◎要約:『子ども・思春期の身体症状は、PTSDがある時の方が、種類が多く強くなるかもしれない』
子どもの腹痛や頭痛等の身体症状は、原因がはっきりしないことも多く、日常生活や学業の継続(登校状況)に大きな影響を及ぼすことがあります。
今回は、心的外傷症状(PTSD)と身体症状との関係について調べた研究をご紹介します。
Somatic and Posttraumatic Stress Symptoms in Children and Adolescents in France
子どもと思春期における身体症状と心的外傷後ストレス症状
フランスにおける研究で、363人の子ども・思春期若年者(平均13.58歳、47.9%女性)が対象となりました。

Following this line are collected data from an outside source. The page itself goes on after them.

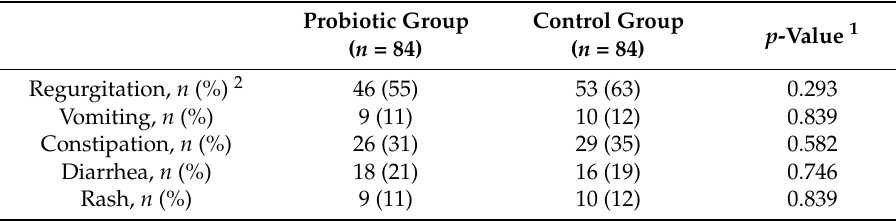
Table 2. Any gastrointestinal events or skin rashes before study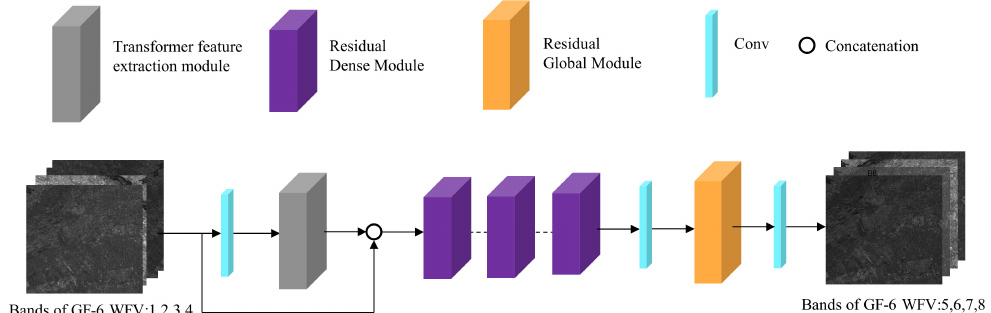
Figure 1. Network architecture of our SRT.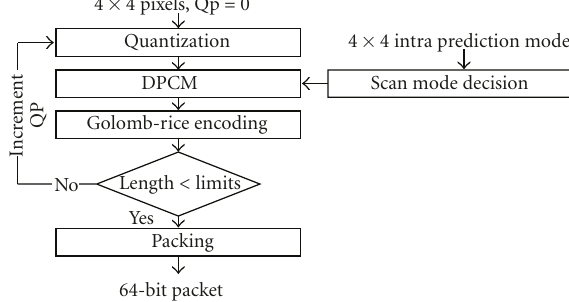
Figure 3: Flowchart of the proposed FMC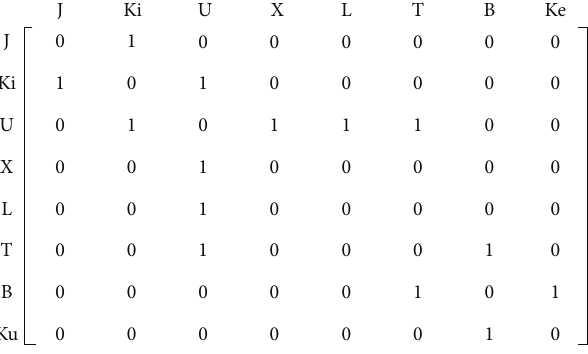
Figure 3: Adjacency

身体症状として、片頭痛、動悸、吐き気、倦怠、不眠が含まれ、その頻度や強さと、心的外傷体験の有無の関連について調べています。
結果として、以下の内容が示されました。
・PTSDがある場合には、(PTSDのない場合に比較して)身体症状の数が多くなっていました(PTSDあり7.0 vs PTSDなし4.0)。
・PTSDがある場合には、身体症状の程度も強くなっていました(今回用いられた尺度で、10.4 vs 4.8)。
・多くの身体症状がPTSD症状が強い場合に、強くなっていました(例:胃痛や頭痛)。
思春期の身体症状のほとんどが心理的な背景のみで説明されるというわけではないと思われますが、PTSD症状と共通と背景となる不安などの要素が関連している可能性が考えられました。